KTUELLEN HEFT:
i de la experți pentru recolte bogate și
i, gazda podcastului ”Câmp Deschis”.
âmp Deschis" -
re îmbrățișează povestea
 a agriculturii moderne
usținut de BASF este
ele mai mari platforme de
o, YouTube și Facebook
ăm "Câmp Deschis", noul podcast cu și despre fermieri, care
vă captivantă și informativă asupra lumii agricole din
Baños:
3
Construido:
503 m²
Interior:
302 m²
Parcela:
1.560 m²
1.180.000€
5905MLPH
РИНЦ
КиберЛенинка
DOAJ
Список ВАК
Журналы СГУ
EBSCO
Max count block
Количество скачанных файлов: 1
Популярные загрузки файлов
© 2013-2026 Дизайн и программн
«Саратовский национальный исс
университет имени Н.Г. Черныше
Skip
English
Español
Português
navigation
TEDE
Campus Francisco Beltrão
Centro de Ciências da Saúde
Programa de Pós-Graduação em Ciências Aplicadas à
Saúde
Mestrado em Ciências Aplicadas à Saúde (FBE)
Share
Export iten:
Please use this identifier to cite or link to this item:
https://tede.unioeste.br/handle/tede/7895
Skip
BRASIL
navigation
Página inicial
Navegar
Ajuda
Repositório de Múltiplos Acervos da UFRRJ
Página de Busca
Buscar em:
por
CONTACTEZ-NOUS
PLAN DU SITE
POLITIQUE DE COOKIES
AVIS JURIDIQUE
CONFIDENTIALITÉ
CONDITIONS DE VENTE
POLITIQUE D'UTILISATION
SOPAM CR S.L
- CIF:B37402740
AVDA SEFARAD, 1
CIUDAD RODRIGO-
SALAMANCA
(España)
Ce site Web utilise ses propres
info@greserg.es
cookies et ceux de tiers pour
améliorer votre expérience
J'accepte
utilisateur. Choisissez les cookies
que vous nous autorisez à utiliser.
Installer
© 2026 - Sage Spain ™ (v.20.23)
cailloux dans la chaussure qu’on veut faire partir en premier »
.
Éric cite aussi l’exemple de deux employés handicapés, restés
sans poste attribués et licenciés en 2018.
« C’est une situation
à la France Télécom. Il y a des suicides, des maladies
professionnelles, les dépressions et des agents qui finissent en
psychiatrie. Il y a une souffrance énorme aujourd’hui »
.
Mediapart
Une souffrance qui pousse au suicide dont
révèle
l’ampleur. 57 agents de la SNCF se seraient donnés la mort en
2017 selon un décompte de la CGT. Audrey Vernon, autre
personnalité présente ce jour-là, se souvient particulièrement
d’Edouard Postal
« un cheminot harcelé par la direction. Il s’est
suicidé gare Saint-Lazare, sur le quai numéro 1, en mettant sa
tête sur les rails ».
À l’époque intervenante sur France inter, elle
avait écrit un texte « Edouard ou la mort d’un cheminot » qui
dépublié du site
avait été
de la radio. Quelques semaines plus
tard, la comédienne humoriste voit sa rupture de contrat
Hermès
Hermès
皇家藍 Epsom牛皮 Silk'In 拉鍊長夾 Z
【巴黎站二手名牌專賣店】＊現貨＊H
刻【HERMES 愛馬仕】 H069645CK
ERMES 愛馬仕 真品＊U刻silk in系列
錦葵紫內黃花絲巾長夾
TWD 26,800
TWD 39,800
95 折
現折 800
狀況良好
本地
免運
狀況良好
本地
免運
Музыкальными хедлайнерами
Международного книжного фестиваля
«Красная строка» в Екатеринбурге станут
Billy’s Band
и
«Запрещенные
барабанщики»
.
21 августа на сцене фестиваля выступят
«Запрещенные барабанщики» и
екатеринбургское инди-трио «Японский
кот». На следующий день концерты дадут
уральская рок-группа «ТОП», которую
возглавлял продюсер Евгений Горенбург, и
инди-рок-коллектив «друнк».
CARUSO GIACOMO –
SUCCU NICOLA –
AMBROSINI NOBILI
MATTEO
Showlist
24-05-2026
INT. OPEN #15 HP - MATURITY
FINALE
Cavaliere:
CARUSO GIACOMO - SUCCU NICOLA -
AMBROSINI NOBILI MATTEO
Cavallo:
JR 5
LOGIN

----

What to produce -> Print every line of the material above exactly.

Output below ->
KTUELLEN HEFT:
i de la experți pentru recolte bogate și
i, gazda podcastului ”Câmp Deschis”.
âmp Deschis" -
re îmbrățișează povestea
 a agriculturii moderne
usținut de BASF este
ele mai mari platforme de
o, YouTube și Facebook
ăm "Câmp Deschis", noul podcast cu și despre fermieri, care
vă captivantă și informativă asupra lumii agricole din
Baños:
3
Construido:
503 m²
Interior:
302 m²
Parcela:
1.560 m²
1.180.000€
5905MLPH
РИНЦ
КиберЛенинка
DOAJ
Список ВАК
Журналы СГУ
EBSCO
Max count block
Количество скачанных файлов: 1
Популярные загрузки файлов
© 2013-2026 Дизайн и программн
«Саратовский национальный исс
университет имени Н.Г. Черныше
Skip
English
Español
Português
navigation
TEDE
Campus Francisco Beltrão
Centro de Ciências da Saúde
Programa de Pós-Graduação em Ciências Aplicadas à
Saúde
Mestrado em Ciências Aplicadas à Saúde (FBE)
Share
Export iten:
Please use this identifier to cite or link to this item:
https://tede.unioeste.br/handle/tede/7895
Skip
BRASIL
navigation
Página inicial
Navegar
Ajuda
Repositório de Múltiplos Acervos da UFRRJ
Página de Busca
Buscar em:
por
CONTACTEZ-NOUS
PLAN DU SITE
POLITIQUE DE COOKIES
AVIS JURIDIQUE
CONFIDENTIALITÉ
CONDITIONS DE VENTE
POLITIQUE D'UTILISATION
SOPAM CR S.L
- CIF:B37402740
AVDA SEFARAD, 1
CIUDAD RODRIGO-
SALAMANCA
(España)
Ce site Web utilise ses propres
info@greserg.es
cookies et ceux de tiers pour
améliorer votre expérience
J'accepte
utilisateur. Choisissez les cookies
que vous nous autorisez à utiliser.
Installer
© 2026 - Sage Spain ™ (v.20.23)
cailloux dans la chaussure qu’on veut faire partir en premier »
.
Éric cite aussi l’exemple de deux employés handicapés, restés
sans poste attribués et licenciés en 2018.
« C’est une situation
à la France Télécom. Il y a des suicides, des maladies
professionnelles, les dépressions et des agents qui finissent en
psychiatrie. Il y a une souffrance énorme aujourd’hui »
.
Mediapart
Une souffrance qui pousse au suicide dont
révèle
l’ampleur. 57 agents de la SNCF se seraient donnés la mort en
2017 selon un décompte de la CGT. Audrey Vernon, autre
personnalité présente ce jour-là, se souvient particulièrement
d’Edouard Postal
« un cheminot harcelé par la direction. Il s’est
suicidé gare Saint-Lazare, sur le quai numéro 1, en mettant sa
tête sur les rails ».
À l’époque intervenante sur France inter, elle
avait écrit un texte « Edouard ou la mort d’un cheminot » qui
dépublié du site
avait été
de la radio. Quelques semaines plus
tard, la comédienne humoriste voit sa rupture de contrat
Hermès
Hermès
皇家藍 Epsom牛皮 Silk'In 拉鍊長夾 Z
【巴黎站二手名牌專賣店】＊現貨＊H
刻【HERMES 愛馬仕】 H069645CK
ERMES 愛馬仕 真品＊U刻silk in系列
錦葵紫內黃花絲巾長夾
TWD 26,800
TWD 39,800
95 折
現折 800
狀況良好
本地
免運
狀況良好
本地
免運
Музыкальными хедлайнерами
Международного книжного фестиваля
«Красная строка» в Екатеринбурге станут
Billy’s Band
и
«Запрещенные
барабанщики»
.
21 августа на сцене фестиваля выступят
«Запрещенные барабанщики» и
екатеринбургское инди-трио «Японский
кот». На следующий день концерты дадут
уральская рок-группа «ТОП», которую
возглавлял продюсер Евгений Горенбург, и
инди-рок-коллектив «друнк».
CARUSO GIACOMO –
SUCCU NICOLA –
AMBROSINI NOBILI
MATTEO
Showlist
24-05-2026
INT. OPEN #15 HP - MATURITY
FINALE
Cavaliere:
CARUSO GIACOMO - SUCCU NICOLA -
AMBROSINI NOBILI MATTEO
Cavallo:
JR 5
LOGIN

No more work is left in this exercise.